New research, same mission: ‘improve human health’

PBN PHOTO/MICHAEL PERSSON
EPI CENTER: EpiVax founder and CEO Anne S. De Groot described herself as a “physician [who wants] to make products that help human health everywhere.”
By Harold Ambler
Contributing Writer
Posted 1/13/14

If “immunoinformatics” ever becomes a household word, the team at Providence’s EpiVax Inc., led by CEO Dr. Anne S. De Groot, will likely be a central reason why.

Immunoinformatics refers to the combination of conventional immunological work done in the lab, with “informatics,” the processing of huge troves of DNA and other protein-based data, to custom-design vaccines and therapeutic responses to disease.

Using proprietary software, EpiVax – which last month announced a research partnership with a German company, Biotest AG – battles a wide range of public-health problems. On the roster of diseases and conditions at the top of the company’s list in the past 12 months have been: the H7N9 flu strain in China, Pompe disease (a life-threatening buildup of glycogen in the muscles), hemophilia A, multiple sclerosis, Type 1 diabetes and allergy.

Depending on the illness, and depending on whether it is being treated or prevented, EpiVax’s goal is either to trigger a specific response in the immune system or to prevent the immune system from getting involved in the first place.

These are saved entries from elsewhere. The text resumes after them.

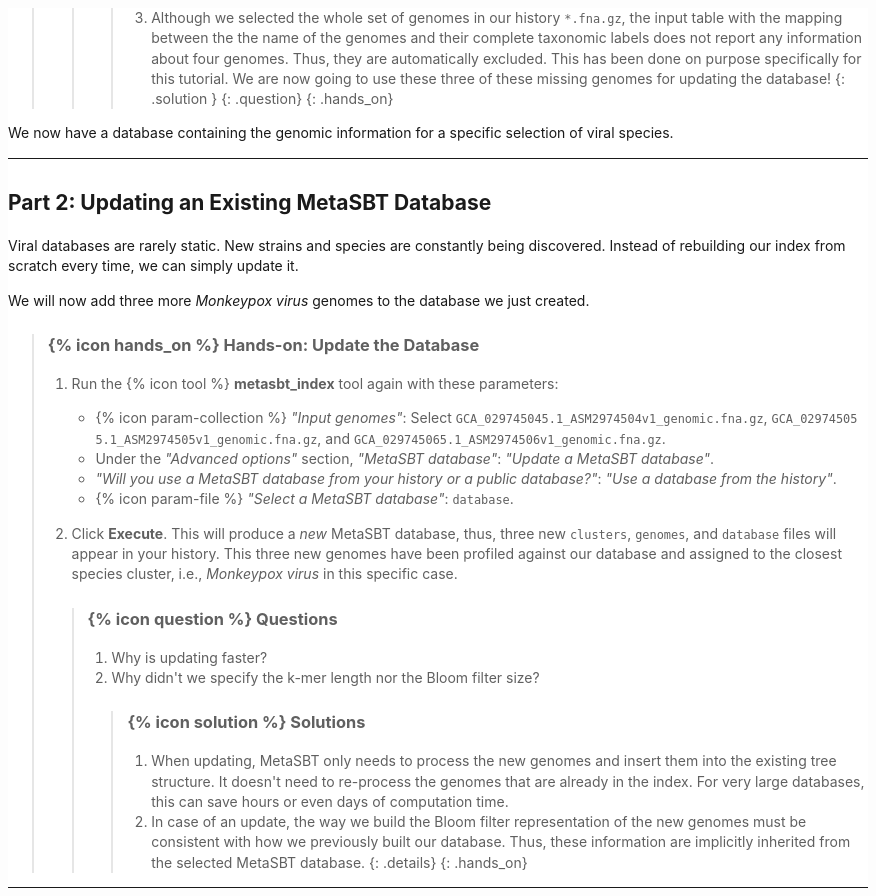 > > > 3. Although we selected the whole set of genomes in our history `*.fna.gz`, the input table with the mapping between the the name of the genomes and their complete taxonomic labels does not report any information about four genomes. Thus, they are automatically excluded. This has been done on purpose specifically for this tutorial. We are now going to use these three of these missing genomes for updating the database!
> > {: .solution }
> {: .question}
{: .hands_on}

We now have a database containing the genomic information for a specific selection of viral species.

---

## Part 2: Updating an Existing MetaSBT Database

Viral databases are rarely static. New strains and species are constantly being discovered. Instead of rebuilding our index from scratch every time, we can simply update it.

We will now add three more *Monkeypox virus* genomes to the database we just created.

> ### {% icon hands_on %} Hands-on: Update the Database
>
> 1.  Run the {% icon tool %} **metasbt_index** tool again with these parameters:
>     - {% icon param-collection %} *"Input genomes"*: Select `GCA_029745045.1_ASM2974504v1_genomic.fna.gz`, `GCA_029745055.1_ASM2974505v1_genomic.fna.gz`, and `GCA_029745065.1_ASM2974506v1_genomic.fna.gz`.
>     - Under the *"Advanced options"* section, *"MetaSBT database"*: *"Update a MetaSBT database"*.
>     - *"Will you use a MetaSBT database from your history or a public database?"*: *"Use a database from the history"*.
>     - {% icon param-file %} *"Select a MetaSBT database"*: `database`.
>
> 2.  Click **Execute**. This will produce a *new* MetaSBT database, thus, three new `clusters`, `genomes`, and `database` files will appear in your history. This three new genomes have been profiled against our database and assigned to the closest species cluster, i.e., *Monkeypox virus* in this specific case.
>
> > ### {% icon question %} Questions
> >
> > 1. Why is updating faster?
> > 2. Why didn't we specify the k-mer length nor the Bloom filter size?
> >
> > > ### {% icon solution %} Solutions
> > > 1. When updating, MetaSBT only needs to process the new genomes and insert them into the existing tree structure. It doesn't need to re-process the genomes that are already in the index. For very large databases, this can save hours or even days of computation time.
> > > 2. In case of an update, the way we build the Bloom filter representation of the new genomes must be consistent with how we previously built our database. Thus, these information are implicitly inherited from the selected MetaSBT database.
> {: .details}
{: .hands_on}

---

For instance, for those with hemophilia A, a coagulant known as Factor VIII was first thought to be a yearned-for cure of the disease, and for some it was. A blood-clotting protein concentrated from donated blood plasma, Factor VIII gives hemophiliacs the ability to lead relatively normal lives, albeit burdened by injections, including, for certain patients (particularly children), IV ports. For some people being treated with the harvested Factor VIII, though, the therapy eventually produced an immune response that made the treatment stop working.

The promise of immunoinformatics is to step into a conundrum such as that presented by Factor VIII therapy rejection and make the treatment safe. That involves the introduction of Tregitopes, a sequence of amino acids that serves as an immune-system “off switch.” Biotest AG, which specializes in immunology and hematology, is partnering with EpiVax to pursue the creation of the safer Factor VIII product, in recognition of EpiVax’s cutting-edge work in the field.